What to do:
Within the records below, filter for lines carrying the word "diameter" and copy them.

═════ Entries supplied ═════

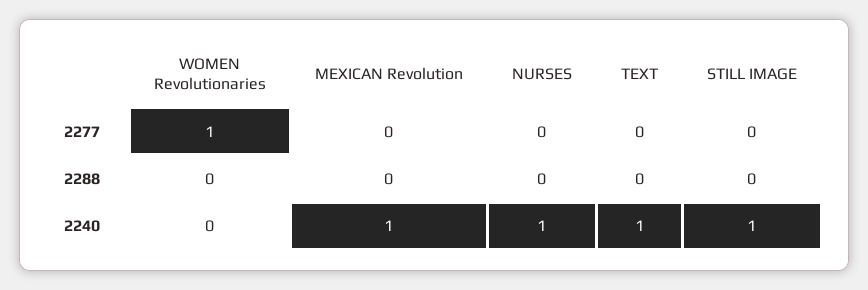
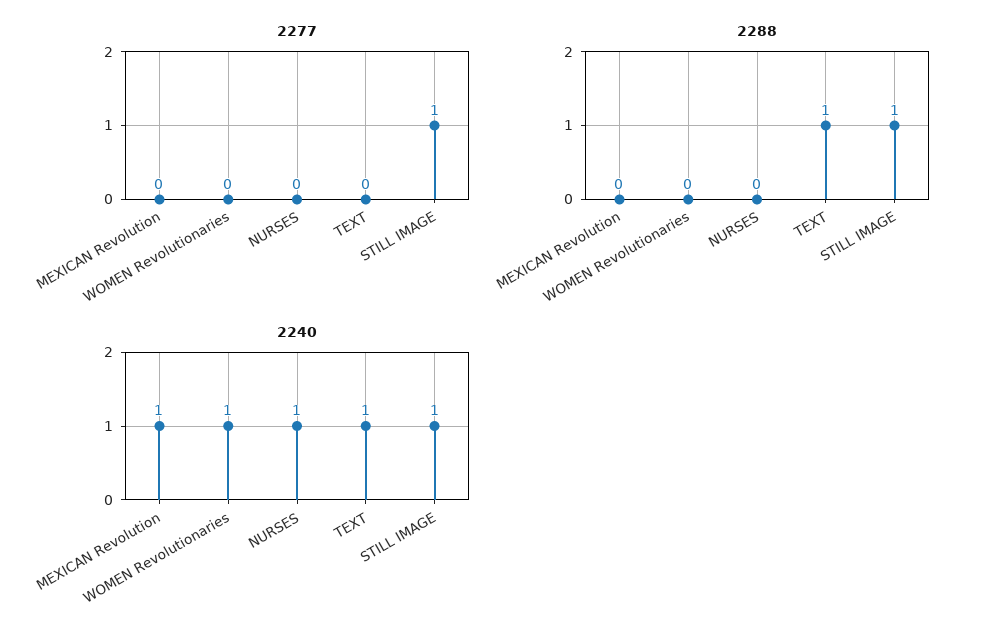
  {
    "2277": {
-     "WOMEN Revolutionaries": 1,
+     "WOMEN Revolutionaries": 0,
      "MEXICAN Revolution": 0,
      "NURSES": 0,
      "TEXT": 0,
-     "STILL IMAGE": 0
+     "STILL IMAGE": 1
    },
    "2288": {
      "WOMEN Revolutionaries": 0,
      "MEXICAN Revolution": 0,
      "NURSES": 0,
-     "TEXT": 0,
+     "TEXT": 1,
-     "STILL IMAGE": 0
+     "STILL IMAGE": 1
    },
    "2240": {
-     "WOMEN Revolutionaries": 0,
+     "WOMEN Revolutionaries": 1,
      "MEXICAN Revolution": 1,
      "NURSES": 1,
      "TEXT": 1,
      "STILL IMAGE": 1
    }
  }

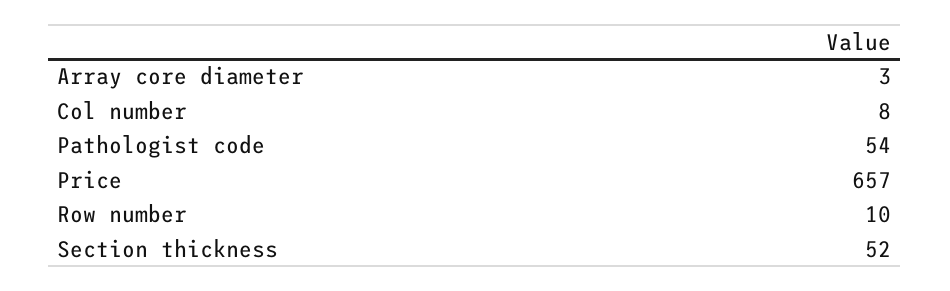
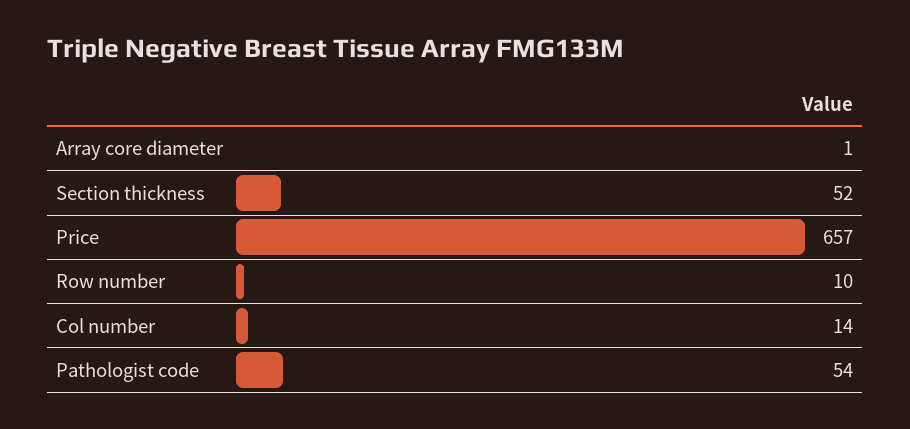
  {
-   "Array core diameter": 3,
+   "Array core diameter": 1,
-   "Col number": 8,
+   "Col number": 14,
    "Pathologist code": 54,
    "Price": 657,
    "Row number": 10,
    "Section thickness": 52
  }

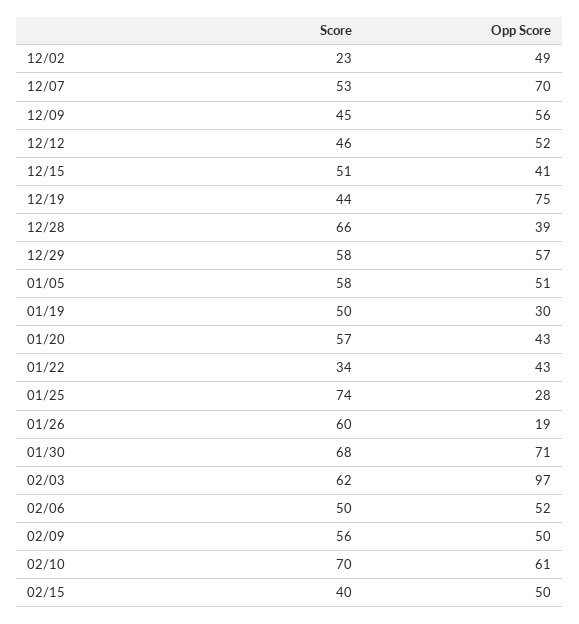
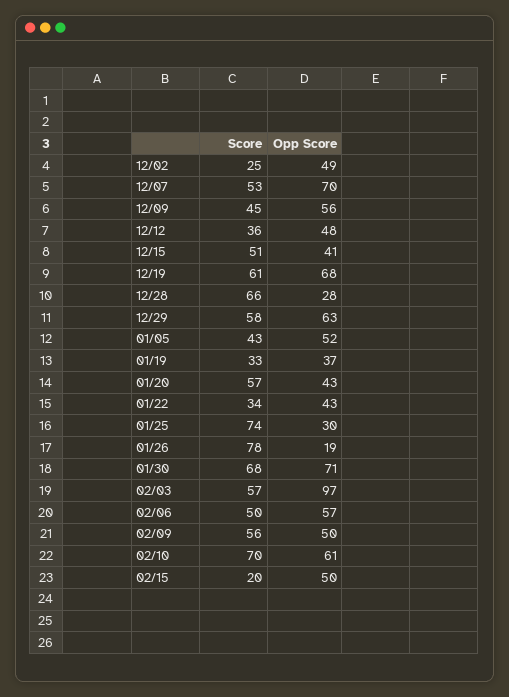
  {
    "Score": {
-     "12/02": 23,
+     "12/02": 25,
      "12/07": 53,
      "12/09": 45,
-     "12/12": 46,
+     "12/12": 36,
      "12/15": 51,
-     "12/19": 44,
+     "12/19": 61,
      "12/28": 66,
      "12/29": 58,
-     "01/05": 58,
+     "01/05": 43,
-     "01/19": 50,
+     "01/19": 33,
      "01/20": 57,
      "01/22": 34,
      "01/25": 74,
-     "01/26": 60,
+     "01/26": 78,
      "01/30": 68,
-     "02/03": 62,
+     "02/03": 57,
      "02/06": 50,
      "02/09": 56,
      "02/10": 70,
-     "02/15": 40
+     "02/15": 20
    },
    "Opp Score": {
      "12/02": 49,
      "12/07": 70,
      "12/09": 56,
-     "12/12": 52,
+     "12/12": 48,
      "12/15": 41,
-     "12/19": 75,
+     "12/19": 68,
-     "12/28": 39,
+     "12/28": 28,
-     "12/29": 57,
+     "12/29": 63,
-     "01/05": 51,
+     "01/05": 52,
-     "01/19": 30,
+     "01/19": 37,
      "01/20": 43,
      "01/22": 43,
-     "01/25": 28,
+     "01/25": 30,
      "01/26": 19,
      "01/30": 71,
      "02/03": 97,
-     "02/06": 52,
+     "02/06": 57,
      "02/09": 50,
      "02/10": 61,
      "02/15": 50
    }
  }

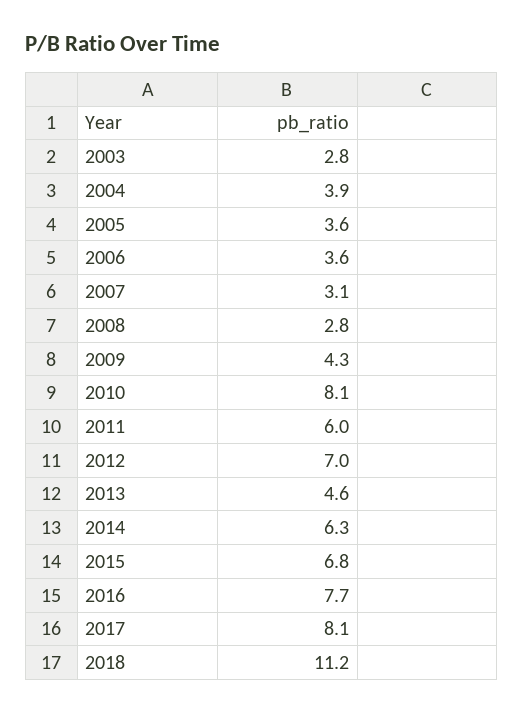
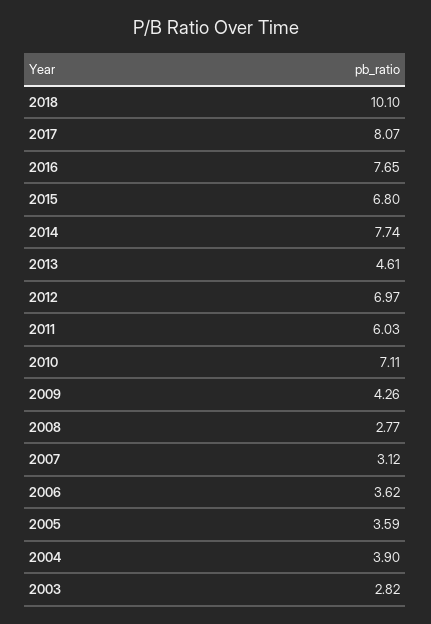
  {
    "2003": 2.82,
    "2004": 3.9,
    "2005": 3.59,
    "2006": 3.62,
    "2007": 3.12,
    "2008": 2.77,
    "2009": 4.26,
-   "2010": 8.1,
+   "2010": 7.11,
    "2011": 6.03,
    "2012": 6.97,
    "2013": 4.61,
-   "2014": 6.3,
+   "2014": 7.74,
    "2015": 6.8,
    "2016": 7.65,
    "2017": 8.07,
-   "2018": 11.2
+   "2018": 10.1
  }

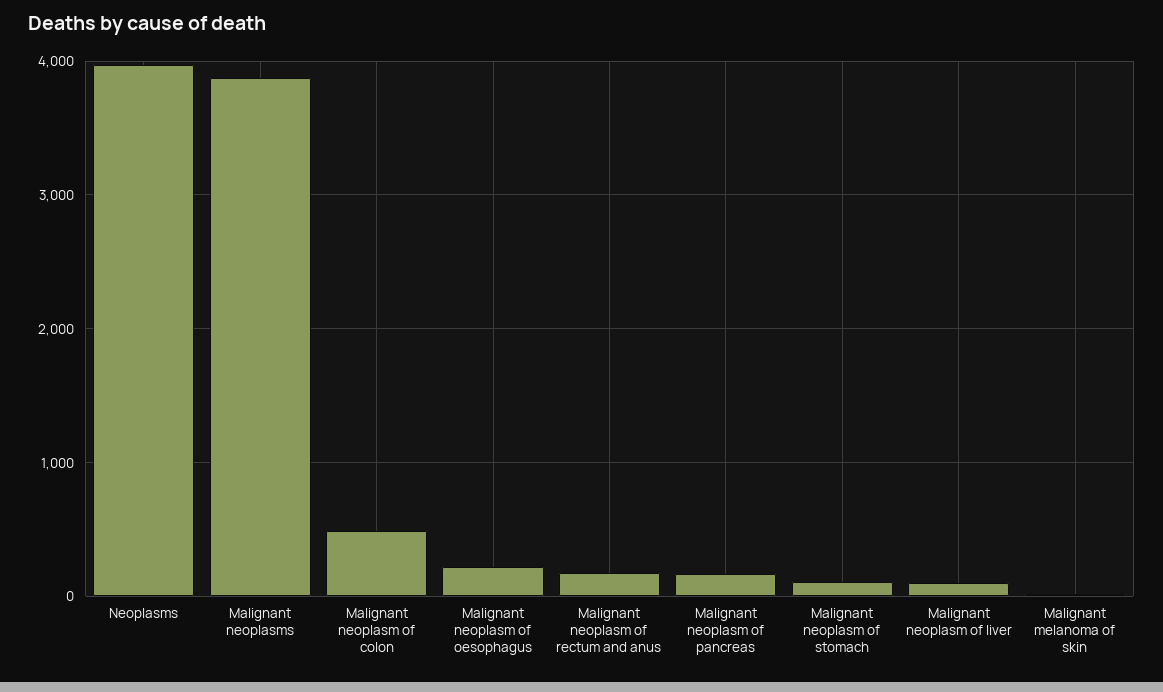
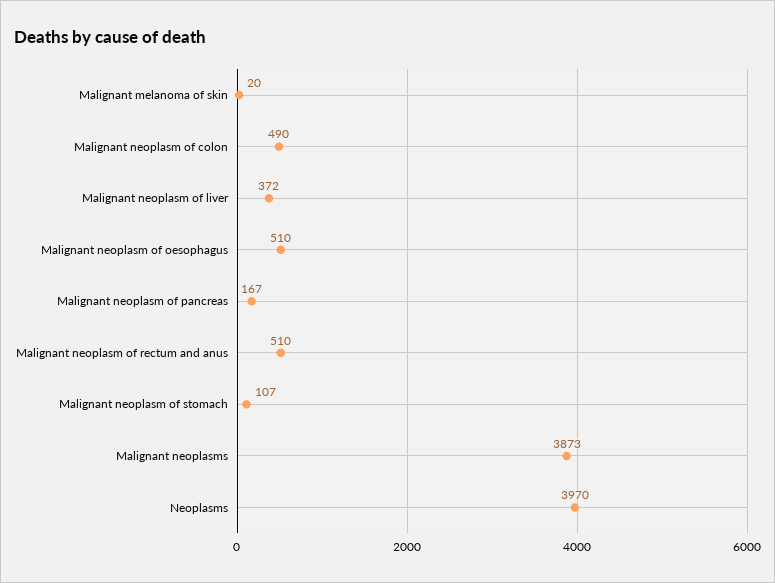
  {
    "Neoplasms": 3970,
    "Malignant neoplasms": 3873,
    "Malignant neoplasm of colon": 490,
-   "Malignant neoplasm of oesophagus": 200,
+   "Malignant neoplasm of oesophagus": 510,
-   "Malignant neoplasm of rectum and anus": 200,
+   "Malignant neoplasm of rectum and anus": 510,
    "Malignant neoplasm of pancreas": 167,
    "Malignant neoplasm of stomach": 107,
-   "Malignant neoplasm of liver": 100,
+   "Malignant neoplasm of liver": 372,
    "Malignant melanoma of skin": 20
  }

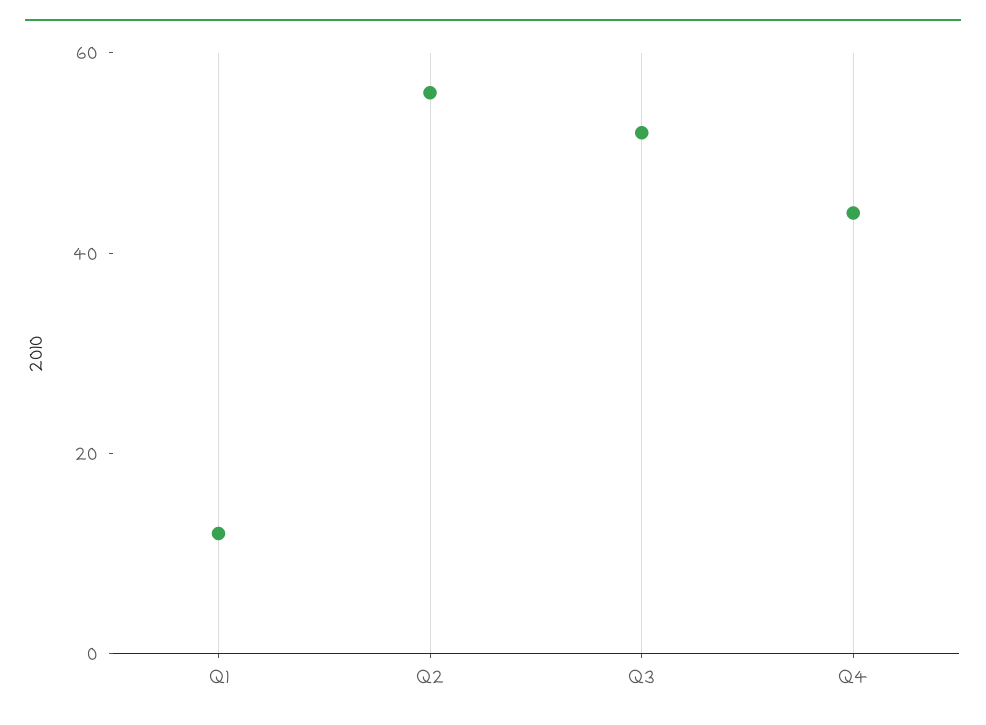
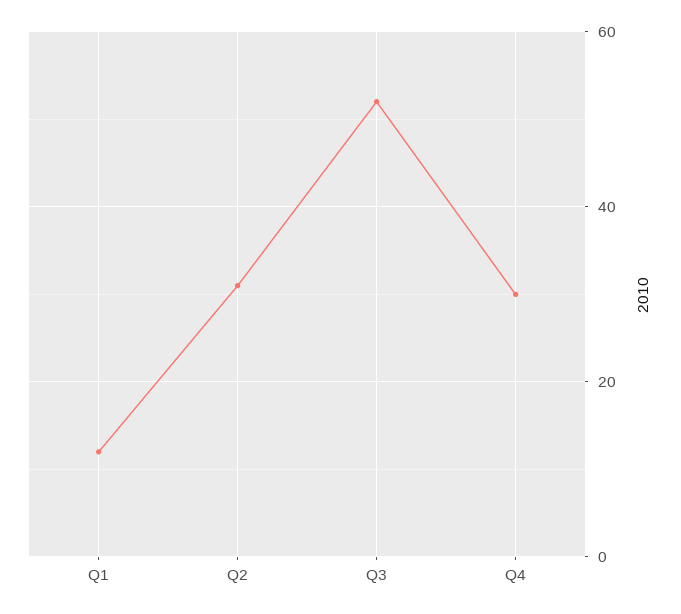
  {
    "Q1": 10,
-   "Q2": 55,
+   "Q2": 30,
    "Q3": 50,
-   "Q4": 45
+   "Q4": 30
  }

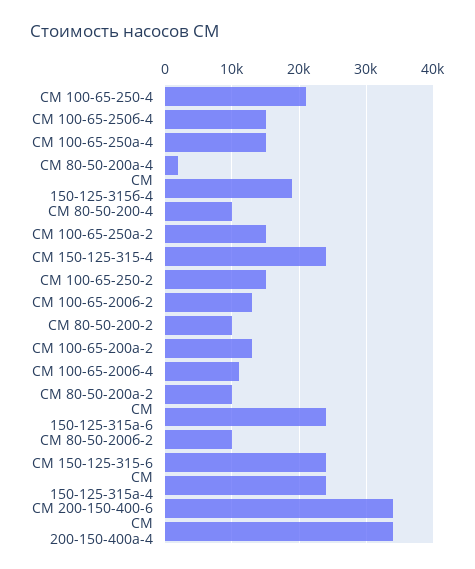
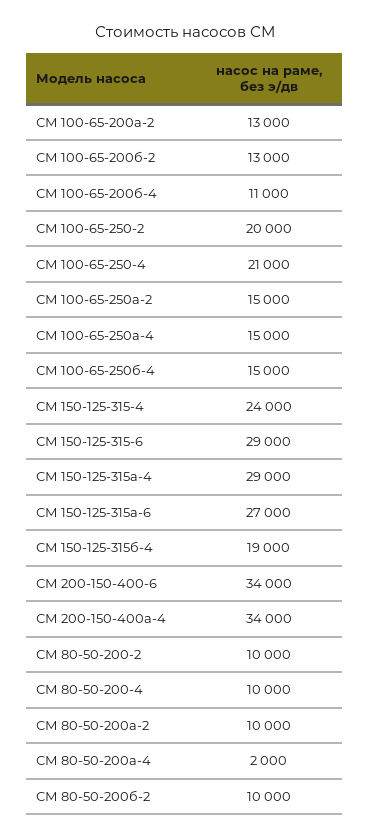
  {
    "СМ 100-65-250-4": 21000,
    "СМ 100-65-250б-4": 15000,
    "СМ 100-65-250а-4": 15000,
    "СМ 80-50-200а-4": 2000,
    "СМ 150-125-315б-4": 19000,
    "СМ 80-50-200-4": 10000,
    "СМ 100-65-250а-2": 15000,
    "СМ 150-125-315-4": 24000,
-   "СМ 100-65-250-2": 15000,
+   "СМ 100-65-250-2": 20000,
    "СМ 100-65-200б-2": 13000,
    "СМ 80-50-200-2": 10000,
    "СМ 100-65-200а-2": 13000,
    "СМ 100-65-200б-4": 11000,
    "СМ 80-50-200а-2": 10000,
-   "СМ 150-125-315а-6": 24000,
+   "СМ 150-125-315а-6": 27000,
    "СМ 80-50-200б-2": 10000,
-   "СМ 150-125-315-6": 24000,
+   "СМ 150-125-315-6": 29000,
-   "СМ 150-125-315а-4": 24000,
+   "СМ 150-125-315а-4": 29000,
    "СМ 200-150-400-6": 34000,
    "СМ 200-150-400а-4": 34000
  }

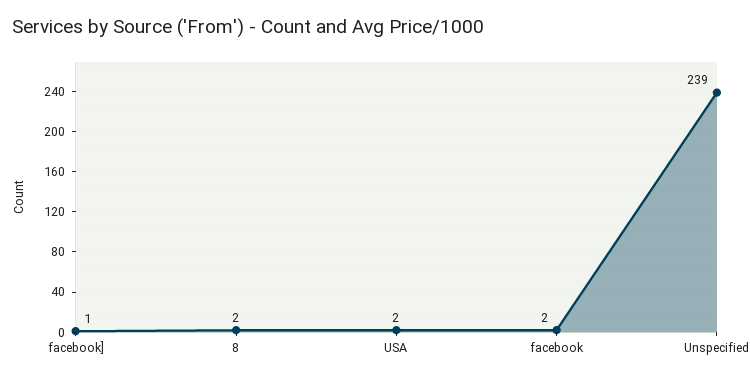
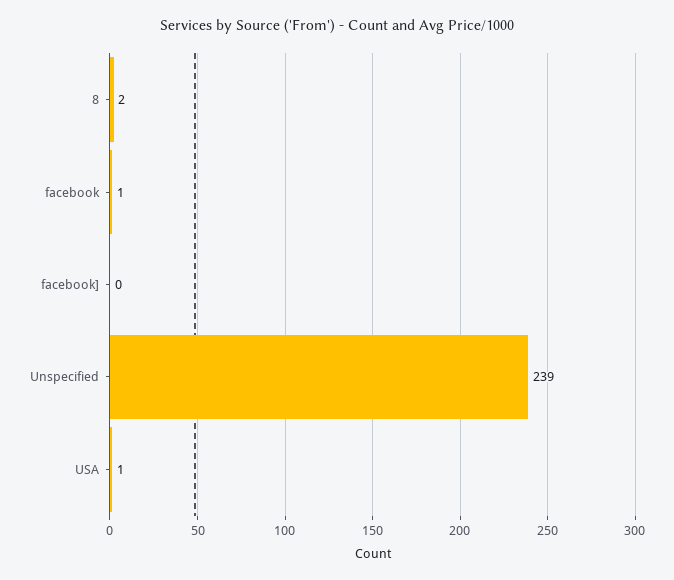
  {
-   "facebook]": 1,
+   "facebook]": 0,
    "8": 2,
-   "USA": 2,
+   "USA": 1,
-   "facebook": 2,
+   "facebook": 1,
    "Unspecified": 239
  }

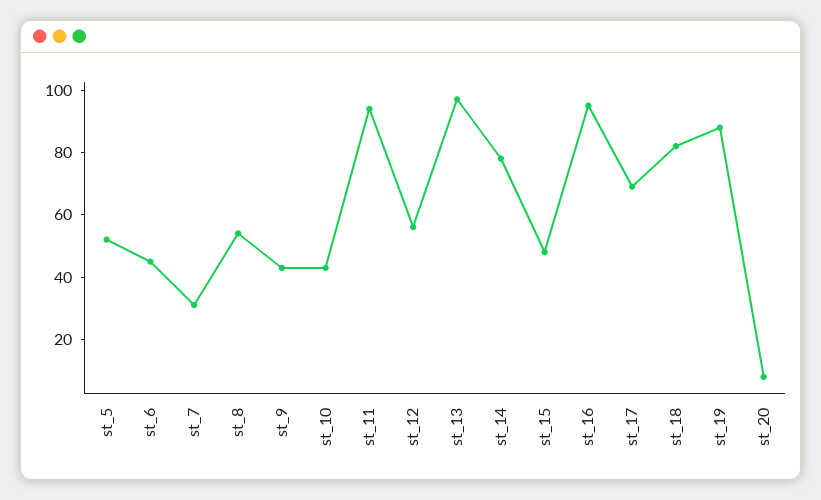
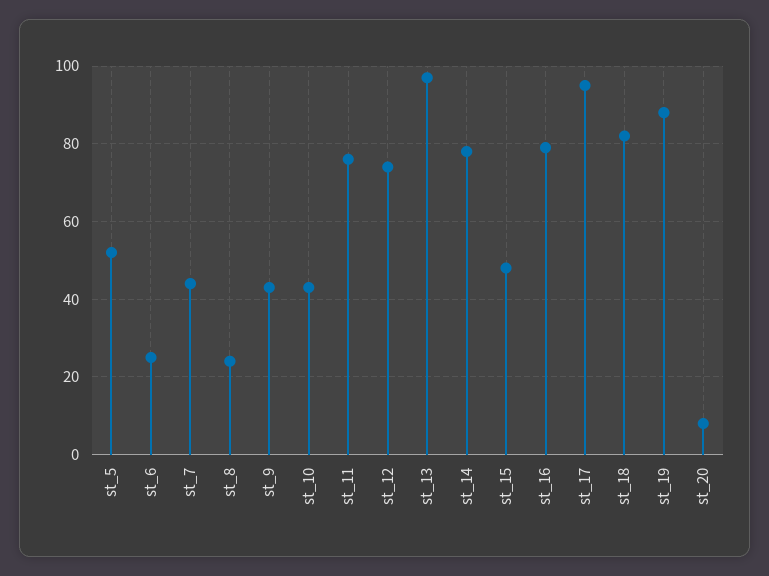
  {
    "st_5": 50,
-   "st_6": 45,
+   "st_6": 25,
-   "st_7": 30,
+   "st_7": 45,
-   "st_8": 55,
+   "st_8": 25,
    "st_9": 45,
    "st_10": 45,
-   "st_11": 95,
+   "st_11": 75,
-   "st_12": 55,
+   "st_12": 75,
    "st_13": 95,
    "st_14": 80,
    "st_15": 50,
-   "st_16": 95,
+   "st_16": 80,
-   "st_17": 70,
+   "st_17": 95,
    "st_18": 80,
    "st_19": 90,
    "st_20": 10
  }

═════

Result of this task:
-   "Array core diameter": 3,
+   "Array core diameter": 1,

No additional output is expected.